= DATA PROVIDED =
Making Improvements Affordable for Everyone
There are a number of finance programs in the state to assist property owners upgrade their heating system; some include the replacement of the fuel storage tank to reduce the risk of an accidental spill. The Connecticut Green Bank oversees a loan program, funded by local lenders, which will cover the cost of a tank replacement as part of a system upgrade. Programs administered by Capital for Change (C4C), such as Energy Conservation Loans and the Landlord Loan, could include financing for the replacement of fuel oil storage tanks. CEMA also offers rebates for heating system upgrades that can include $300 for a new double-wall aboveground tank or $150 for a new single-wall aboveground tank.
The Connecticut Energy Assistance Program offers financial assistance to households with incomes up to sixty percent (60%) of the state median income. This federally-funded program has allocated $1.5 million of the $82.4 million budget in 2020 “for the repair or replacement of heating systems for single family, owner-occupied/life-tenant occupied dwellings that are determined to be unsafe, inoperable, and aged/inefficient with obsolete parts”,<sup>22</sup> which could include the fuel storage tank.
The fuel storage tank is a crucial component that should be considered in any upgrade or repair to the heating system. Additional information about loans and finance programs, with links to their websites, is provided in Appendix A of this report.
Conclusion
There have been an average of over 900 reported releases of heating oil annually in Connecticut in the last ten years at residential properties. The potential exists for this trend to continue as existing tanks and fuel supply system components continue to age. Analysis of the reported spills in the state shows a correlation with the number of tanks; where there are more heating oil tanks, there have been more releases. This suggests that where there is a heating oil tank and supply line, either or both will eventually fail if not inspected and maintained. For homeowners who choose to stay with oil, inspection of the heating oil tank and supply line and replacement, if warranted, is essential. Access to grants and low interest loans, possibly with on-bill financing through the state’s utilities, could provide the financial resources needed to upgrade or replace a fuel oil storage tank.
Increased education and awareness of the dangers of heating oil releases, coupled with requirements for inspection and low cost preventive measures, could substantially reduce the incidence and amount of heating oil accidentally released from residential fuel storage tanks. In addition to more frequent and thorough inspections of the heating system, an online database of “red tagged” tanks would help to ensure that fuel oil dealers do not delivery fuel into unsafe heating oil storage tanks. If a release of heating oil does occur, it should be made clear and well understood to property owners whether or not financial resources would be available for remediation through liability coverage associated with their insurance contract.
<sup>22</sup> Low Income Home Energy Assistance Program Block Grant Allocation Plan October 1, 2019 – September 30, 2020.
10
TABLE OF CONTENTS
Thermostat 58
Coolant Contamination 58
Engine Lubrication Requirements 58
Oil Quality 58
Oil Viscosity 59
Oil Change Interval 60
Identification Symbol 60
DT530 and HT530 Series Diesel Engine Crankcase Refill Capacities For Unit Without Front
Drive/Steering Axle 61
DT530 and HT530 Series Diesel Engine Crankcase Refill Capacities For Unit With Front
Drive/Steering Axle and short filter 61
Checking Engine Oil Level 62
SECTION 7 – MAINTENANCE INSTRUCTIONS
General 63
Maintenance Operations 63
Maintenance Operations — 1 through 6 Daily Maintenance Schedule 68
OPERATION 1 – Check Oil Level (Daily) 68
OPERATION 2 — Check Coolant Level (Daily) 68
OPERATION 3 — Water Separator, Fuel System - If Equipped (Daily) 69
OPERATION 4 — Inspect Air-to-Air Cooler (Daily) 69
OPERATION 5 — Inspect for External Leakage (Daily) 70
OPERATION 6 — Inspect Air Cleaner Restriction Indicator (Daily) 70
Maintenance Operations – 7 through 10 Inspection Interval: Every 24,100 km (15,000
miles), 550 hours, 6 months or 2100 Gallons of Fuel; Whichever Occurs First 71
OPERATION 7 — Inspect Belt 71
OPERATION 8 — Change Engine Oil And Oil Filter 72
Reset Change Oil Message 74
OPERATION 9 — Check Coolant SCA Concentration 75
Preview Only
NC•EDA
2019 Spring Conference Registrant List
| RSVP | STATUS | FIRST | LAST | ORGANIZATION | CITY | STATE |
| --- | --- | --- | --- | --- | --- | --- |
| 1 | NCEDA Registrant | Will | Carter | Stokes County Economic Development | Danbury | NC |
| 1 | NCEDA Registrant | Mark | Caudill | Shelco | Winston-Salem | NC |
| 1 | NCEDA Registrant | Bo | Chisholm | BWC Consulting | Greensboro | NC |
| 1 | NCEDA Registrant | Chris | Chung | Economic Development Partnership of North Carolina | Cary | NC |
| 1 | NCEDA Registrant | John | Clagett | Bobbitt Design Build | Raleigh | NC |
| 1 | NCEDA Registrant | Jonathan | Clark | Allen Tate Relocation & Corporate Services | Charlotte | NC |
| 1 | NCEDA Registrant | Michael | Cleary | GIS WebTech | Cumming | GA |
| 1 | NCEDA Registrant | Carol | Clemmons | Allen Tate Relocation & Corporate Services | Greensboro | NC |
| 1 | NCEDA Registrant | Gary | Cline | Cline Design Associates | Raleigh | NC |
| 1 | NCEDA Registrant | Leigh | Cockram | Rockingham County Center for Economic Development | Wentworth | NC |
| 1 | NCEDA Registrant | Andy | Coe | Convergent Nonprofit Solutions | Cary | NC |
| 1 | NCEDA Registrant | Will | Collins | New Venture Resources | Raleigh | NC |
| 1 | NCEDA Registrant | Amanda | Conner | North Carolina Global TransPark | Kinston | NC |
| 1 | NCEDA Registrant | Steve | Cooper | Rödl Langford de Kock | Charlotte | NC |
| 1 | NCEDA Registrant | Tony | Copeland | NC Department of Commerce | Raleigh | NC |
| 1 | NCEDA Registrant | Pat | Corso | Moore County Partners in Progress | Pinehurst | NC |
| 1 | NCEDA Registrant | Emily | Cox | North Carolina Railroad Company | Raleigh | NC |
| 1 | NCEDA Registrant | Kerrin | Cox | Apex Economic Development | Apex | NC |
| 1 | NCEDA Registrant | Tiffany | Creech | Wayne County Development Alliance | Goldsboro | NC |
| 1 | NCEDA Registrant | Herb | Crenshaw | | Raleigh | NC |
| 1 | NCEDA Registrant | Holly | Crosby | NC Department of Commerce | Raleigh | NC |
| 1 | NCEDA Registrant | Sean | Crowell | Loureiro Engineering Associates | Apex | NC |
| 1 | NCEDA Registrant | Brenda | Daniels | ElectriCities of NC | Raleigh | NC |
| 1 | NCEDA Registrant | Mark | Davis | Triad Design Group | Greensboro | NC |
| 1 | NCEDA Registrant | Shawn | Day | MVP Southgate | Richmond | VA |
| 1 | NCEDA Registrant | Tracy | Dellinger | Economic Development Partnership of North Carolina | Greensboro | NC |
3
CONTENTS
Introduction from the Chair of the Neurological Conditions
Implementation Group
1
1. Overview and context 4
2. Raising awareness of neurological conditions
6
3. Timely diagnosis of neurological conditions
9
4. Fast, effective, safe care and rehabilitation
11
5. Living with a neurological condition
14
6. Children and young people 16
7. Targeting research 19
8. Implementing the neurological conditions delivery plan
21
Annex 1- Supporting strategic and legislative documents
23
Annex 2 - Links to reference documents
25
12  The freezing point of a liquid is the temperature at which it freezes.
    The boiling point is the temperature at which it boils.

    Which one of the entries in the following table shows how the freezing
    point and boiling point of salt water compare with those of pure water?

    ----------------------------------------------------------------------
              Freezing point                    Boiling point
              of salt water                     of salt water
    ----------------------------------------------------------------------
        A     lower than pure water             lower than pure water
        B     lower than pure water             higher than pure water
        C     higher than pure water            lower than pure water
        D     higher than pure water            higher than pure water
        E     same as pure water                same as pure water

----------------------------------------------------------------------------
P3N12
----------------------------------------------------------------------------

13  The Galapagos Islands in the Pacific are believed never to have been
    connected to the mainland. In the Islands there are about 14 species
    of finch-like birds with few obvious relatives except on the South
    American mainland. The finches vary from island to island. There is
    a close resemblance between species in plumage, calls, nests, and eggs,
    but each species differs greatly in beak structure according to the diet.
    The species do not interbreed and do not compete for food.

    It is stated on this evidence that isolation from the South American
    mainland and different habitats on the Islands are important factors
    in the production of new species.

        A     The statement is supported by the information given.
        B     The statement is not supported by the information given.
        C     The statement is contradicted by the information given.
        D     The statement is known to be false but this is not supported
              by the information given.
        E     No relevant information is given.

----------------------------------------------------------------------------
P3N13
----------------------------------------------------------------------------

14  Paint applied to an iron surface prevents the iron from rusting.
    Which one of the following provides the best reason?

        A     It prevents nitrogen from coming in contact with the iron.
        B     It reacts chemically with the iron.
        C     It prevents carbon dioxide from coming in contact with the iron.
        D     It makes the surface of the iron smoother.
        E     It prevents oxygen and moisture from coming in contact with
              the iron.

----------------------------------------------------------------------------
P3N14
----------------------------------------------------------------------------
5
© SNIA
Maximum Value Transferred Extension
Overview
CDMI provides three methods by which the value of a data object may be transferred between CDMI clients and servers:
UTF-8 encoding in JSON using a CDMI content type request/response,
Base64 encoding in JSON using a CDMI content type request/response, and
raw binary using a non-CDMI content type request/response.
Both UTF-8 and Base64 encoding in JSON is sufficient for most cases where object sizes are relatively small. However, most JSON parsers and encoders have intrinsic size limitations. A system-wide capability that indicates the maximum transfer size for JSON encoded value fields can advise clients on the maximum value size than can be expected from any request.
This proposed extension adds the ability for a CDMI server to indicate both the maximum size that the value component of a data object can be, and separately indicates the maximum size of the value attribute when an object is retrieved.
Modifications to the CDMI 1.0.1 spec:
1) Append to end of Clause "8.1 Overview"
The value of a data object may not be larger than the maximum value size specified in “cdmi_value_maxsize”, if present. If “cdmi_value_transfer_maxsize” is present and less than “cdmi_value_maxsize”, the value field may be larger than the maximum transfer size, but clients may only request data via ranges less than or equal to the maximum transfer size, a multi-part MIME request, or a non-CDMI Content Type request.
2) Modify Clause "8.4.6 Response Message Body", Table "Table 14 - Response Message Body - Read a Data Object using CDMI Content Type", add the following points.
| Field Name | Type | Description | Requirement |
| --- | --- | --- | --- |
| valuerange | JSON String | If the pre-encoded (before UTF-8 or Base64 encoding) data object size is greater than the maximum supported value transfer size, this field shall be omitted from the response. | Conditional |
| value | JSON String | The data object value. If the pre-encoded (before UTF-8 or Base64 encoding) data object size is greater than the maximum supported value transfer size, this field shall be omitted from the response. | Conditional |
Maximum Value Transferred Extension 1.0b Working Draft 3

= WORK ORDER =
Reproduce, character for character, only the lines of the preceding data that start at the line with "Maintenance Operations 63" and end at the line with "OPERATION 5 —", both included.

= EXERCISE SOLUTION =
Maintenance Operations 63
Maintenance Operations — 1 through 6 Daily Maintenance Schedule 68
OPERATION 1 – Check Oil Level (Daily) 68
OPERATION 2 — Check Coolant Level (Daily) 68
OPERATION 3 — Water Separator, Fuel System - If Equipped (Daily) 69
OPERATION 4 — Inspect Air-to-Air Cooler (Daily) 69
OPERATION 5 — Inspect for External Leakage (Daily) 70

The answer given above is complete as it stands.